▶ [Текст]:

Прочитать «Сибирского редактора» стоит хотя бы ради этого. Или чтобы узнать, как Нечаев даёт интервью: «В моём становлении как писателя поучаствовал, прежде всего, классик испанской литературы, мой друг, товарищ и брат Кнут Педерсен… Нет, не то. Надоели эти глыбы из прошлого недостолетия. Может, ещё цитатами эту девку запутать, зашифровать какую-нибудь хрень, пусть сама допирает, кто меня как писателя «становил». Да и истории о «сердобольной русской душе» и о том, как Ринат Меркулович хотел уйти от жены, многого стоят.


Помогает ли эта книга? Как-то раз, совсем по другому случаю, калининградский поэт и переводчик Игорь Белов написал мне: «Кто сказал, что книга должна делать человека лучше? Лучше кого? И что такое хороший человек, уж не оксюморон ли? Мы не в тёмном царстве живём, но в сонном, и не лучи света тут нужны, а прожектора, пусть их ослепительный свет и гарантирует неминуемую пальбу». Действительно. Главная задача искусства, в нашем случае мы говорим о литературе, сдвинуть что-то внутри у читателя, чтобы раздался щелчок внутри, заставить его чувствовать, думать. Это у автора отлично получилось. А дальше нечаевские уже личные проблемы. Дед может явиться Нечаеву ночью и спросить: «Где твоя совесть, Антоша?» Бывшие коллеги Нечаева могут сказать: «Где твоя совесть, Нечаев?» Как бы я ответил на его месте… Что засунул в жопу себе, а вытащить обратно не смог? Наверное, так бы.


До этого маленького романа я знал поэта Антона Нечаева. Стихи его были (и есть) мне по душе. Чёткие, плотные, честные, смелые. Сразу же подкупала в них интонация, непридуманность жизни, знание материала, не только физического, но и метаматериала. О его стихах Евгений Попов писал: «Мне позвонили из журнала «Эсквайр» и предложили КАК БЫ учредить премию Евг. Попова и кого-нибудь ей наградить. Пожалуйста, ответил я. ПРЕМИЯ ЕВГ. ПОПОВА «ЗА КОНСТРУКТИВНУЮ НАГЛОСТЬ В СОВРЕМЕННОЙ РУССКОЙ ЛИТЕРАТУРЕ». ЛАУРЕАТЫ: Поэт АНТОН НЕЧАЕВ (Красноярск) за циклы идейно-ущербных лирических стихотворений с элементами цинизма и романтики <…> ВОЗНАГРАЖДЕНИЕ: 0,5 л водки, ценою не менее 170 руб. бутылка, 1,5 л отечественной минеральной воды с газом, 300 гр. сырокопчёной колбасы, полбуханки чёрного хлеба и 500 гр. солёных огурцов с рынка».

▶ [Задание]:
Повторите дословно фрагмент приведенного выше текста о «Сибирском редакторе». Начните со слов «Помогает ли эта» и остановитесь после слов «Наверное, так бы.».

▶ [Материал]:
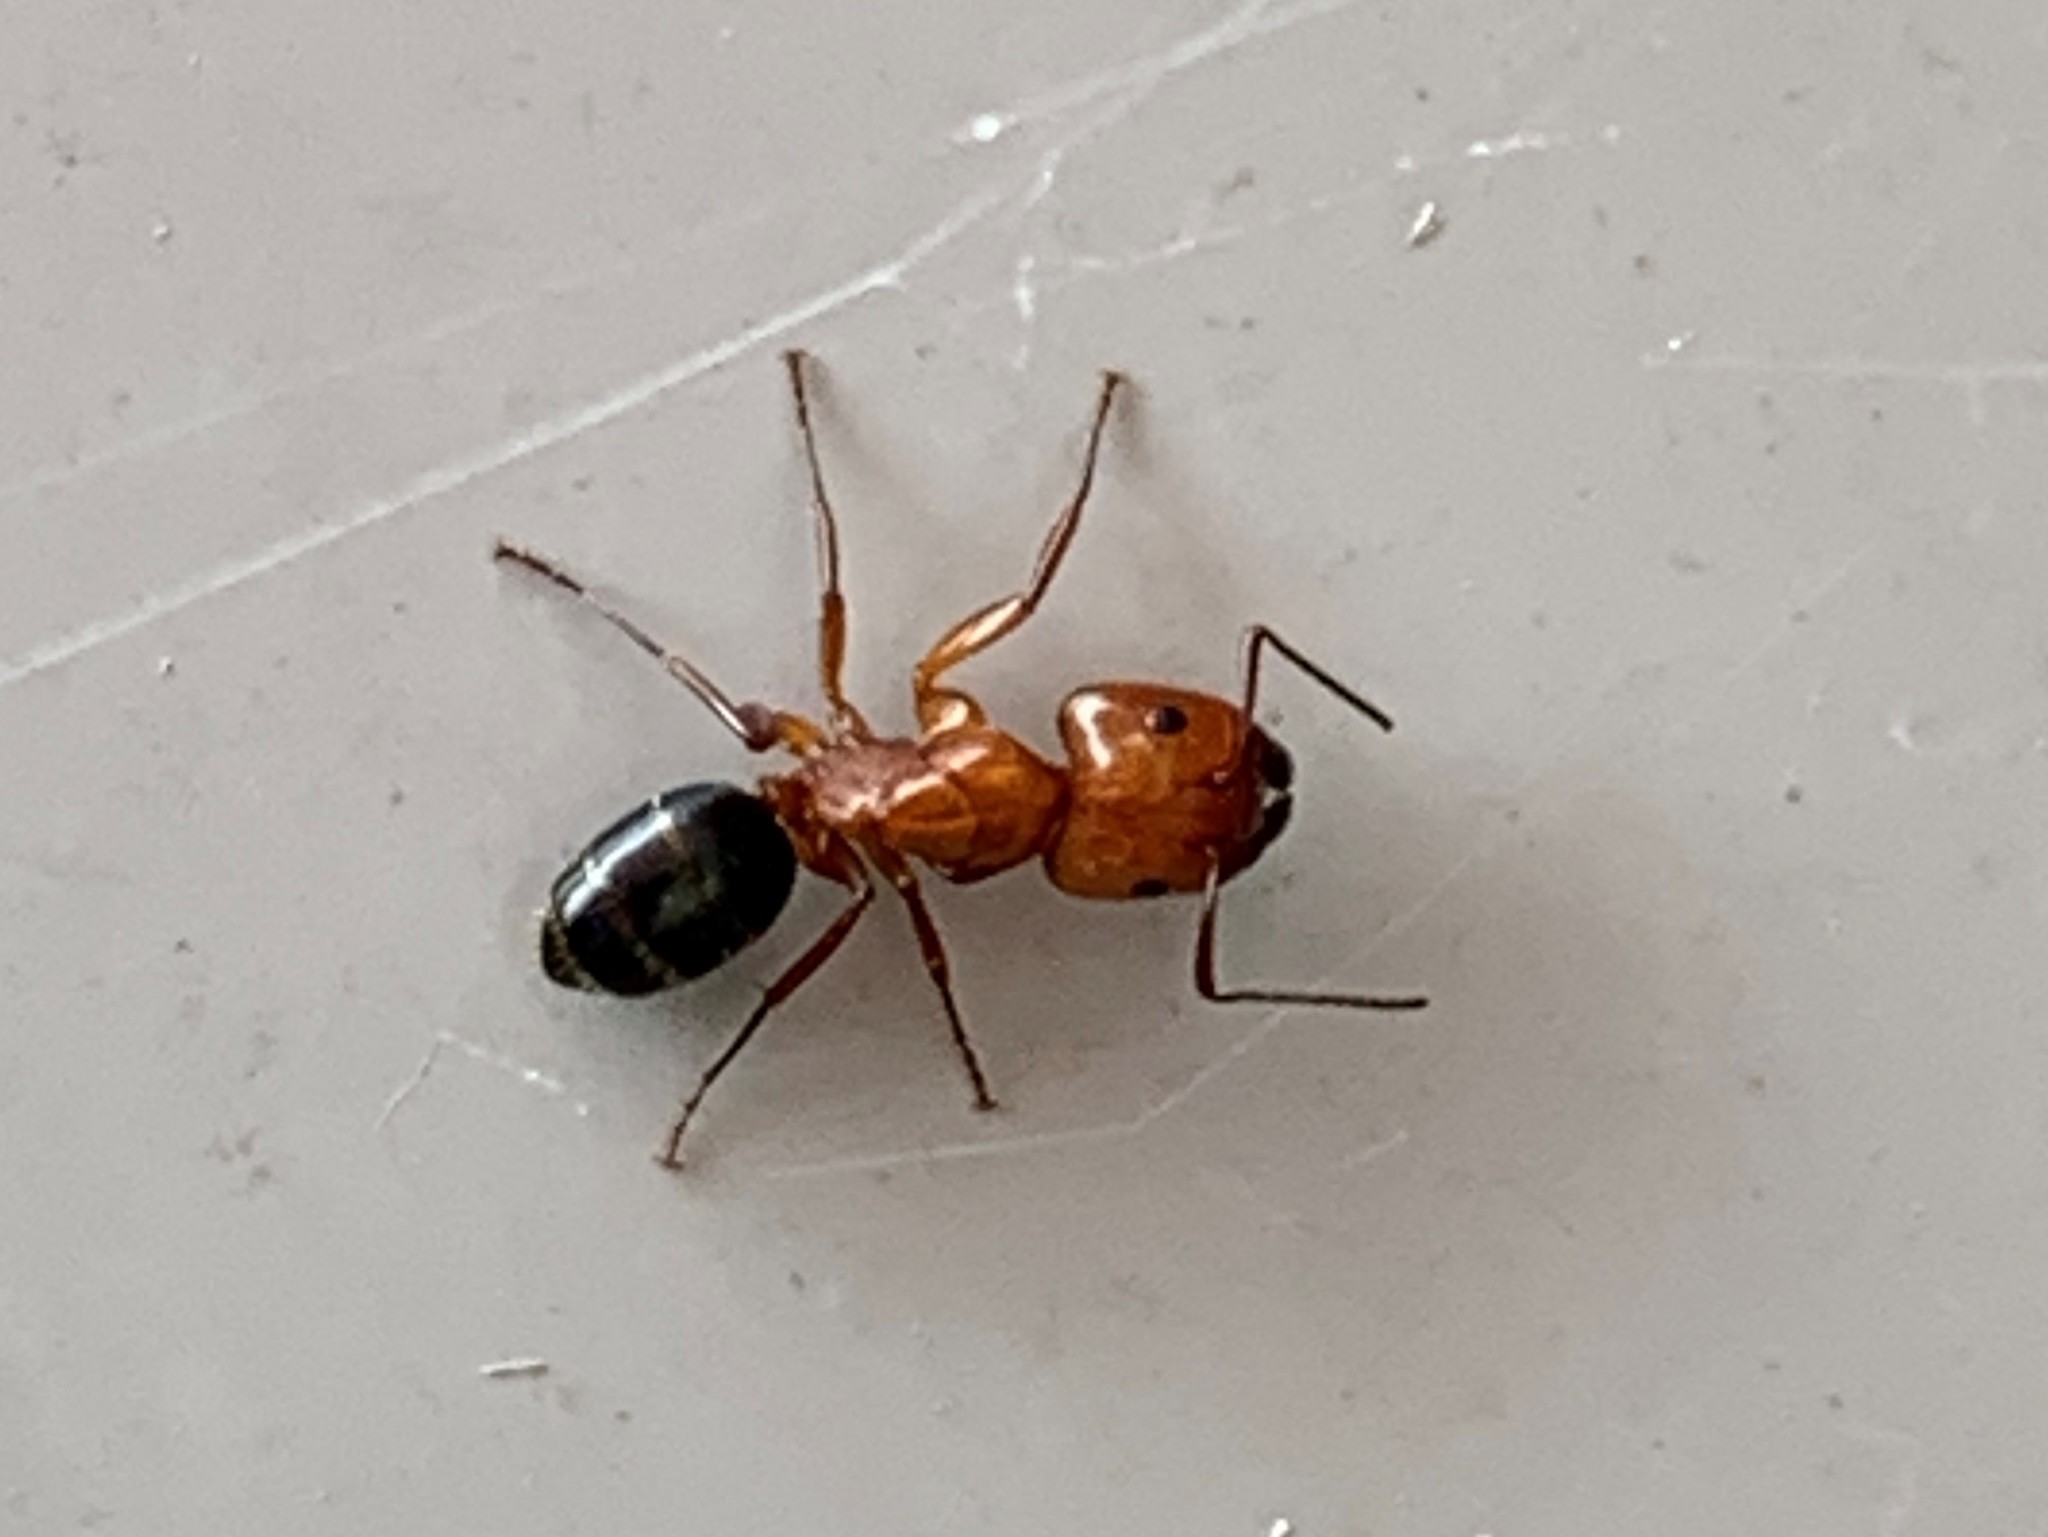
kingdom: Animalia
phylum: Arthropoda
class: Insecta
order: Hymenoptera
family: Formicidae
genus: Camponotus
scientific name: Camponotus decipiens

▶ [Полный ответ]:
Помогает ли эта книга? Как-то раз, совсем по другому случаю, калининградский поэт и переводчик Игорь Белов написал мне: «Кто сказал, что книга должна делать человека лучше? Лучше кого? И что такое хороший человек, уж не оксюморон ли? Мы не в тёмном царстве живём, но в сонном, и не лучи света тут нужны, а прожектора, пусть их ослепительный свет и гарантирует неминуемую пальбу». Действительно. Главная задача искусства, в нашем случае мы говорим о литературе, сдвинуть что-то внутри у читателя, чтобы раздался щелчок внутри, заставить его чувствовать, думать. Это у автора отлично получилось. А дальше нечаевские уже личные проблемы. Дед может явиться Нечаеву ночью и спросить: «Где твоя совесть, Антоша?» Бывшие коллеги Нечаева могут сказать: «Где твоя совесть, Нечаев?» Как бы я ответил на его месте… Что засунул в жопу себе, а вытащить обратно не смог? Наверное, так бы.